Question:

The cytochrome P450 (CYP) epoxygenases and soluble epoxide hydrolase (sEH) enzymes generate lipid mediators (fatty acid epoxides and diols) that are involved in the regulation of blood pressure. Recent reports indicate that sEH inhibition affects glucose homeostasis and that sEH expression is increased in obesity. In this study we evaluated the impact of altered sEH expression on obesity-induced insulin resistance and hypertension.

Methods:

Wild-type mice, global sEH knockout (sEH^-/-) mice and mice lacking the sEH enzyme in adipocytes (Fabp4-sEH^-/-) were fed either normal chow or a high-fat diet.

Results:

The high-fat diet induced obesity in wild-type mice (body mass index or BMI: 4.6±0.2 kg/m²), sEH^-/- mice (BMI: 5.7±0.3 kg/m²) and Fabp4-sEH^-/- mice (BMI: 5.0±0.2 kg/m²) and increased systolic blood pressure in wild-type mice (148±18 mmHg) but not in sEH^-/- or Fabp4-sEH mice (94±6 and 102±20 mmHg, respectively). Wild-type mice fed the high-fat diet developed manifest diabetes (blood glucose levels 2 hours after glucose application >200 mg/dL), while the sEH^-/- mice were protected.
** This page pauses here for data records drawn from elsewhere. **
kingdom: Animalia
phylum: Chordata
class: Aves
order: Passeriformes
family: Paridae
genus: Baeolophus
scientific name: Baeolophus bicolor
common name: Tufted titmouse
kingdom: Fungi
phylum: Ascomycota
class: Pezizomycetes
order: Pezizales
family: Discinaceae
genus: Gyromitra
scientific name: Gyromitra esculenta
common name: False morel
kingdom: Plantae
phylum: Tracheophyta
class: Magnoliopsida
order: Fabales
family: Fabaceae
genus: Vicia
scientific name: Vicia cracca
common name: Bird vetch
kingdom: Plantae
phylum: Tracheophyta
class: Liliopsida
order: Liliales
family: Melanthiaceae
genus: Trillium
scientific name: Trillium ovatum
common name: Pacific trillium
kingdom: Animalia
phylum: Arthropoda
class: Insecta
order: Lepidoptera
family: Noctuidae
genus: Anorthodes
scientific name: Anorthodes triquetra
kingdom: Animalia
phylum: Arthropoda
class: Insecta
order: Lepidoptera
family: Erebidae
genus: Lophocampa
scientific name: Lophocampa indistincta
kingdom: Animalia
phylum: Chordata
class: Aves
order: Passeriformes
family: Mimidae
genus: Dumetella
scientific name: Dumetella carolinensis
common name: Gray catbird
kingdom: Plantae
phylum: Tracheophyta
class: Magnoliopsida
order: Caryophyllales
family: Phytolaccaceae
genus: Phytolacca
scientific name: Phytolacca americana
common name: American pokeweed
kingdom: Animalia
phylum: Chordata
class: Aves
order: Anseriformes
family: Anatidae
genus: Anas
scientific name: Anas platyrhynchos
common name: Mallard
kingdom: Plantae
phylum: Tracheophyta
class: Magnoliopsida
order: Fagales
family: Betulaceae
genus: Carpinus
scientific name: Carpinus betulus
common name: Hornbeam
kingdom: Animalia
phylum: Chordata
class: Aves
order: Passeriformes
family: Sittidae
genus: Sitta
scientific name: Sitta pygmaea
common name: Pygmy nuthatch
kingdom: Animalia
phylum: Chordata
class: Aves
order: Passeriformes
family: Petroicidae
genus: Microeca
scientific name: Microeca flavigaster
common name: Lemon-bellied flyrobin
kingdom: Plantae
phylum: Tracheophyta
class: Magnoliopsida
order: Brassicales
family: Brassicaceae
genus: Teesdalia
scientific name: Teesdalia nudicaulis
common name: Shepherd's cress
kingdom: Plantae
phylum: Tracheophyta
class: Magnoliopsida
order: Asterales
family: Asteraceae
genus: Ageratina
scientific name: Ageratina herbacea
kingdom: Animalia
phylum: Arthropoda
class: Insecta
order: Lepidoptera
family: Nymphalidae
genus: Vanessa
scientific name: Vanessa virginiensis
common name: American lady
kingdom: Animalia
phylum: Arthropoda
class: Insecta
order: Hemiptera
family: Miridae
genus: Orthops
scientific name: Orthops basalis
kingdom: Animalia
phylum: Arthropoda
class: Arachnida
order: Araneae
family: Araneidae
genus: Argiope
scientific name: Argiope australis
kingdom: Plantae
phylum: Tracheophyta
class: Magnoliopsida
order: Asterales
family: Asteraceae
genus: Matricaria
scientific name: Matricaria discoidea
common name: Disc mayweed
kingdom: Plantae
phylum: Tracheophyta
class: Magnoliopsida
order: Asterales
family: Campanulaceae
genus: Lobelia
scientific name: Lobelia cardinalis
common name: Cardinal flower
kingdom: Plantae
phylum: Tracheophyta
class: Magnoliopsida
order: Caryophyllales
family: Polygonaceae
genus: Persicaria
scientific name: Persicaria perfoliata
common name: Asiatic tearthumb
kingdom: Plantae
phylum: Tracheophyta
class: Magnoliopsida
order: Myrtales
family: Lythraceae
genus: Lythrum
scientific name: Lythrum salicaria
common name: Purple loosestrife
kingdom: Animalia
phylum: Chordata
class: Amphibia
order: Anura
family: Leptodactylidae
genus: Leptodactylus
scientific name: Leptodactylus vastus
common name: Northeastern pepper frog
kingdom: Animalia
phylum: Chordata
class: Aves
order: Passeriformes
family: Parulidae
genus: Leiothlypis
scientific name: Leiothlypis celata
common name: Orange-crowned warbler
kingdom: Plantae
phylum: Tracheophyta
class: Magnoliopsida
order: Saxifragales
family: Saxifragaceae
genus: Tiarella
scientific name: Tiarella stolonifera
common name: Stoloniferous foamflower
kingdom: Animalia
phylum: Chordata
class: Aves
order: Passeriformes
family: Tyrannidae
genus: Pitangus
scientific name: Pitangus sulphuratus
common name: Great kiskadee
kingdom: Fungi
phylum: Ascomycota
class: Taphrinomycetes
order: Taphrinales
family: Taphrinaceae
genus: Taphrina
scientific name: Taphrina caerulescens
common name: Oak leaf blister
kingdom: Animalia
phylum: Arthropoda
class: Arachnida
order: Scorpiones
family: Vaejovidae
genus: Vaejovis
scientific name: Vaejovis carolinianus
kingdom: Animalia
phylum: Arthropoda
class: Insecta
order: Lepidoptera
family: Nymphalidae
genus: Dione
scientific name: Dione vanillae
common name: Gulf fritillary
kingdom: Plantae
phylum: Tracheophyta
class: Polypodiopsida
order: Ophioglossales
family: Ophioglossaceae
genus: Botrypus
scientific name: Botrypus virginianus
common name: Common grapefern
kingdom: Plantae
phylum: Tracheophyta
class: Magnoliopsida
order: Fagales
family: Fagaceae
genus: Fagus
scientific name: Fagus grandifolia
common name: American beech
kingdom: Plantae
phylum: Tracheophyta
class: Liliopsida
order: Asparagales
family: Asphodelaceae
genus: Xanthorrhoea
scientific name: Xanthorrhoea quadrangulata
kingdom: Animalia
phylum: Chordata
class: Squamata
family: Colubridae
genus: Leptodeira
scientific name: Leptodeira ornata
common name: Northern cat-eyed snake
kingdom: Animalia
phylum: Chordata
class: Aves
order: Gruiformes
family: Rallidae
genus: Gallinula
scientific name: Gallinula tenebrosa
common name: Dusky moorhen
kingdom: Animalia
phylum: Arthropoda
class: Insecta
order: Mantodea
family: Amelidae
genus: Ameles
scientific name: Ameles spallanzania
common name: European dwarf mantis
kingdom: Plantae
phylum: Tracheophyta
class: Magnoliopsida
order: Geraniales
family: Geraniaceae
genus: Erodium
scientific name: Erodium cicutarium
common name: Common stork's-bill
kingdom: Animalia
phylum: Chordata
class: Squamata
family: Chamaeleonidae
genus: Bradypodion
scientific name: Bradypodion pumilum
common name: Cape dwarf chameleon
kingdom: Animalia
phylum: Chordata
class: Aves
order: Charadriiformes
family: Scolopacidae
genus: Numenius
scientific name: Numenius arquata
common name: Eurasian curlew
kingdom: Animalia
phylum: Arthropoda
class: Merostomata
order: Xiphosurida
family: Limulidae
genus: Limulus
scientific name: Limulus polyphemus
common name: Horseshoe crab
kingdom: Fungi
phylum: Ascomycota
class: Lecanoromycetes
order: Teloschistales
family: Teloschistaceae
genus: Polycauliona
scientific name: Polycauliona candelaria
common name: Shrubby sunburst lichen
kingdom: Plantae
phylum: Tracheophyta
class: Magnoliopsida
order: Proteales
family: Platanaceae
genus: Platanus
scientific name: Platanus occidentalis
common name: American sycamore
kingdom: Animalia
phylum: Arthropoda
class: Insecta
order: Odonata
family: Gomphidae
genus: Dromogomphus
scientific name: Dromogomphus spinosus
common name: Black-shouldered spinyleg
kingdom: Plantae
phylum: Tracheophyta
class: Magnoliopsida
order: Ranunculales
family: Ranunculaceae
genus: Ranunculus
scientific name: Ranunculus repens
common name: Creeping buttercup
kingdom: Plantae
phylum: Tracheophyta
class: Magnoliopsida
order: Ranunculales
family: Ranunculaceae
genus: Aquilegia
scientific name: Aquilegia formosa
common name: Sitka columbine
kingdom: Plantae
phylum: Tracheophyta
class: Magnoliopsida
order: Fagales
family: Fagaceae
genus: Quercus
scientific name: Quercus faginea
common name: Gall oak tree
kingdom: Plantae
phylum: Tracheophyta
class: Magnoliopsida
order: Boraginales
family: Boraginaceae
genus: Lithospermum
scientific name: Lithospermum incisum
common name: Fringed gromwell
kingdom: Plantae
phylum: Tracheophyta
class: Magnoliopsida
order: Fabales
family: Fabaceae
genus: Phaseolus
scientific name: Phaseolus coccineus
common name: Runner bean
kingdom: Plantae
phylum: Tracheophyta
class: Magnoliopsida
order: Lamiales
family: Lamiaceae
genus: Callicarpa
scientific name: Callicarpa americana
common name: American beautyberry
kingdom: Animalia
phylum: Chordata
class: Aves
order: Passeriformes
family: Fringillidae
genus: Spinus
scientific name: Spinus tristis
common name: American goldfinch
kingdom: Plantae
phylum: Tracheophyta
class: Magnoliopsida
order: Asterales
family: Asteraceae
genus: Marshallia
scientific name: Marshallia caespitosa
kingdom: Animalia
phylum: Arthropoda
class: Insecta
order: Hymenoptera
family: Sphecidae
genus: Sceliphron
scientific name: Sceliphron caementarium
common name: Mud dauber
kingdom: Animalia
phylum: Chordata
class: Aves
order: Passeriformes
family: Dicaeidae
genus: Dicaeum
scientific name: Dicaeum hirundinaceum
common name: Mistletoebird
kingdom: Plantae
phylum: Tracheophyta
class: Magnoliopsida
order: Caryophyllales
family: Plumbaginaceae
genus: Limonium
Interestingly, Fabp4-sEH^-/- were not protected from impaired glucose tolerance and developed adipocyte hypertrophy and liver steatosis.

Conclusion:

Thus although the global inhibition of sEH activity protects against the development of diet-induced diabetes and hypertension it seems that the sEH in distinct cell types/tissues contributes to different aspects of disease development.